穏やかなお昼 #3
「んふふ」
「どうかされましたか? 咲夜さん」
「いえ。何でもないですよ、護様。どうかお気になさらず」
笑みが勝手に漏れていた。楽しい、という感情が咲夜の中に充満する。嬉しい気持ちで満たされていく。
目的地に向かって歩いているだけ。ただそれだけ。ただそれだけのことだとしても、その感情を湧かすだけの理由になりうる。

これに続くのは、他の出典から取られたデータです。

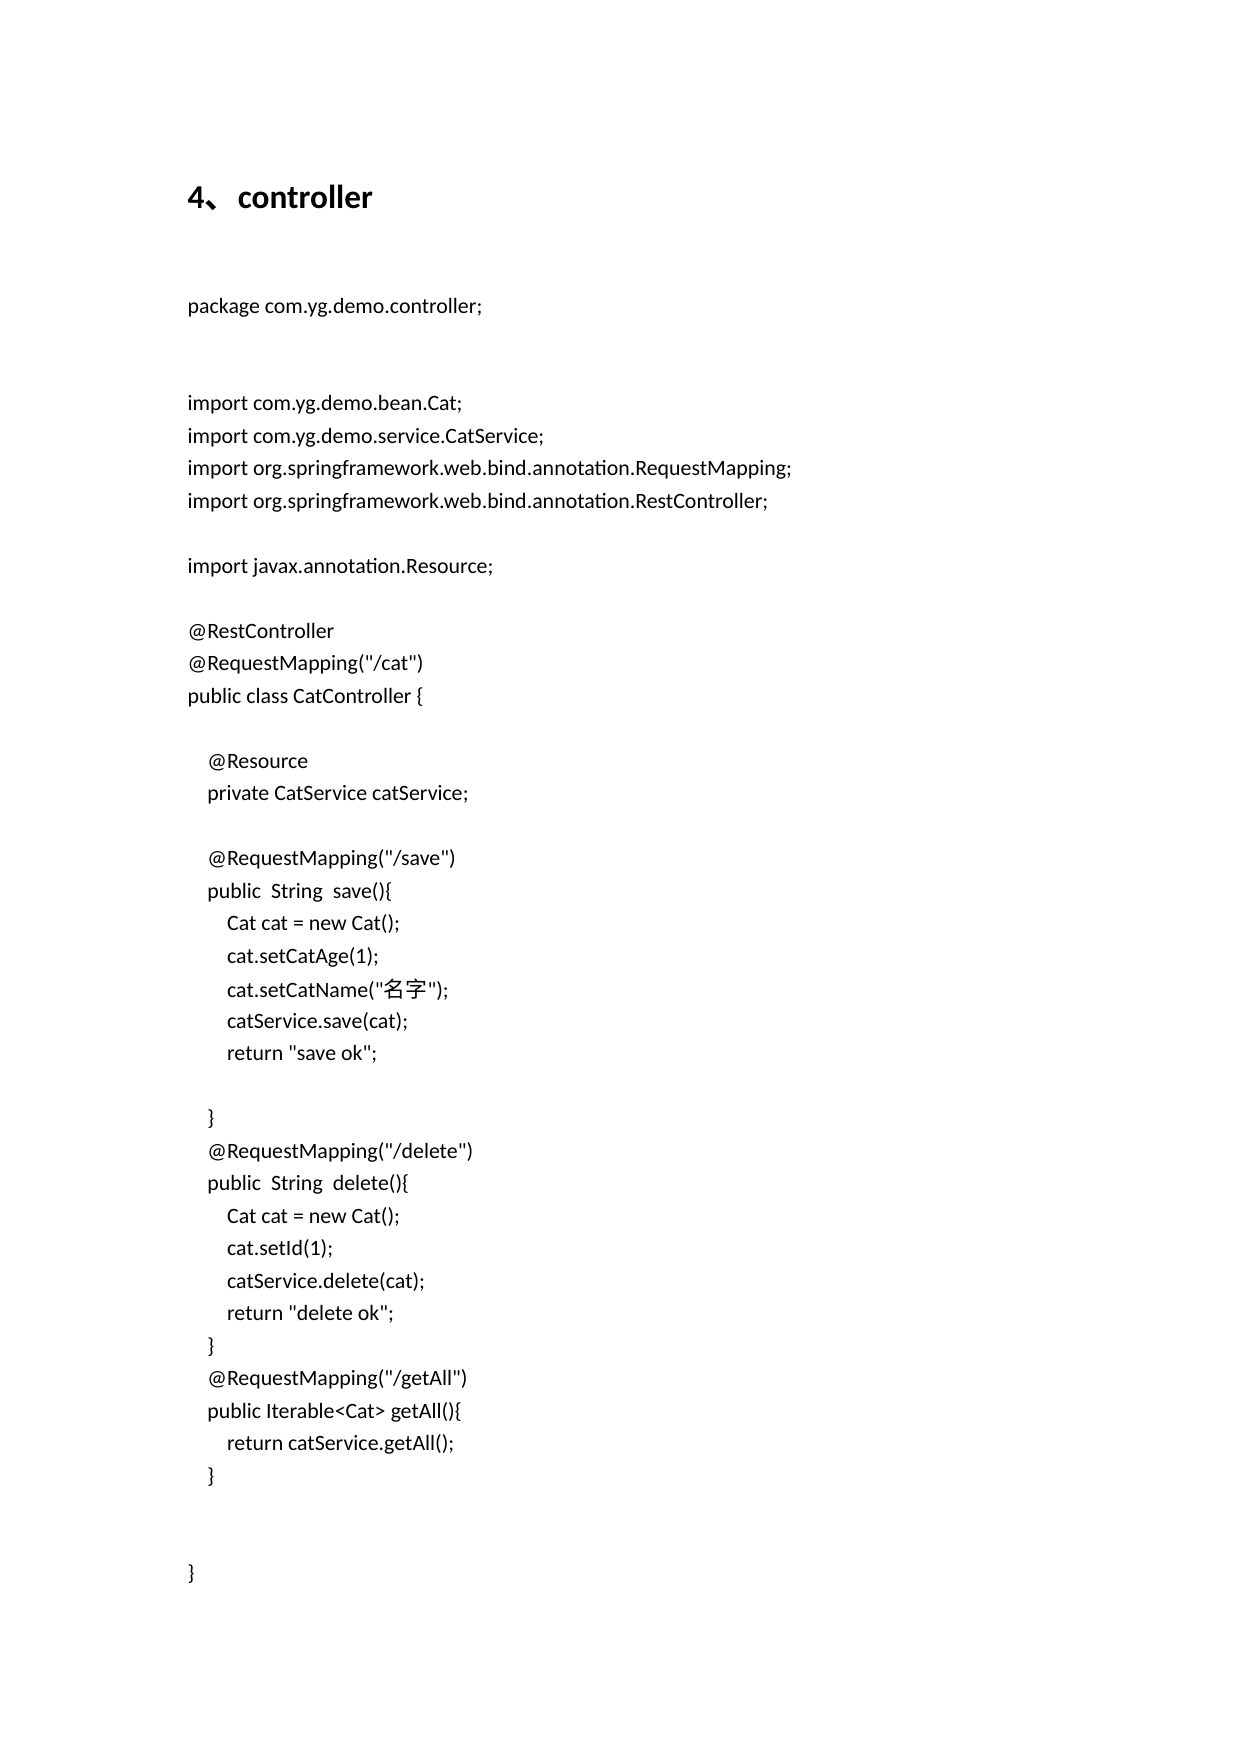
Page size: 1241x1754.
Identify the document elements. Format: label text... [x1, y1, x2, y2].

text cat.setId(1); [187, 1232, 1053, 1264]
text private CatService catService; [187, 777, 1053, 809]
text } [187, 1459, 1053, 1492]
text package com.yg.demo.controller; [187, 289, 1053, 322]
text import com.yg.demo.bean.Cat; [187, 387, 1053, 419]
text public Iterable<Cat> getAll(){ [187, 1394, 1053, 1427]
text return "delete ok"; [187, 1297, 1053, 1329]
text } [187, 1329, 1053, 1362]
text Cat cat = new Cat(); [187, 907, 1053, 939]
text import org.springframework.web.bind.annotation.RequestMapping; [187, 452, 1053, 484]
text } [187, 1557, 1053, 1589]
text @RequestMapping("/cat") [187, 647, 1053, 679]
text public class CatController { [187, 679, 1053, 712]
text return "save ok"; [187, 1037, 1053, 1069]
text public String delete(){ [187, 1167, 1053, 1199]
text @RequestMapping("/delete") [187, 1134, 1053, 1167]
subtitle 4、controller [187, 162, 1053, 227]
text import org.springframework.web.bind.annotation.RestController; [187, 484, 1053, 517]
text cat.setCatAge(1); [187, 939, 1053, 972]
text import javax.annotation.Resource; [187, 549, 1053, 582]
text @RestController [187, 614, 1053, 647]
text @Resource [187, 744, 1053, 777]
text public String save(){ [187, 874, 1053, 907]
text return catService.getAll(); [187, 1427, 1053, 1459]
text @RequestMapping("/save") [187, 842, 1053, 874]
text catService.save(cat); [187, 1004, 1053, 1037]
text catService.delete(cat); [187, 1264, 1053, 1297]
text } [187, 1102, 1053, 1134]
text import com.yg.demo.service.CatService; [187, 419, 1053, 452]
text cat.setCatName("名字"); [187, 972, 1053, 1004]
text @RequestMapping("/getAll") [187, 1362, 1053, 1394]
text Cat cat = new Cat(); [187, 1199, 1053, 1232]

プライベートだからいいのだ。興奮を感じる。何年ぶりだろうか。咲夜は己の記憶に検索をかけてみるが該当する物は見当たらなかった。こうして誰かと二人で休日を共に過ごすというのは。しかも、こういう形で。加えて、相手は護である。佳奈のお友達、青春部のメンバーだ。少し背徳感に近いものすら感じる。
「やっぱり、何か嬉しいことでもあったんですか?」
「この状況が、ですよ」
「え…………?」
「デートみたいじゃないですか。私はもう大人で護様は高校生ですが」
「あはは…………。言われてみれば」
成人と子供。社会人と学生。大学には行っていない。学生時代は何年前だろうか。思い出したくはない。
「高校生に戻ったみたいです」
はしゃぐほとではないが。咲夜は高校生の時にはもう既に麻枝家にいた。咲夜が帰る家は、不知火ではなく麻枝だった。という事情もあってか、咲夜は普通の高校生活を送っていない。なので、普通という基準が分からなかった。でも、今は違う。
佳奈を通じて、青春部を通して、高校生というものを見ることが出来る。こうして一緒に行動が出来る。
(もう少し……)
ちょっとだけでも多くの人と高校時代に関わりを持っていれば、友達というものを多く作っていれば、皆に助言が出来たかもしれない。残念なことにその術は身に付けていないし、皆と一緒にワイワイワクワク、感情を共有することしか出来ない。それも年不相応なことではあるが。
(誰かに見られたら…………)
ドキっとする。
たまたま一緒にいるだけで、勿論、護は咲夜の物ではない。佳奈の物であり、心愛の物であり、青春部皆の物だ。
(楽しいですね)
年不相応でもいい、と咲夜は自分に言い聞かせる。いい大人だが、たまには自分の感情に素直に流されてもいいだろう。それに誰もケチをつけることは出来ないし、つけさせない。
「さぁ! 護様っ!!」
「うわぉ!!?」
勢いよく護の手を取る。護は声と表情こそ驚いているものの、咲夜の手を振りほどこうとはしてこない。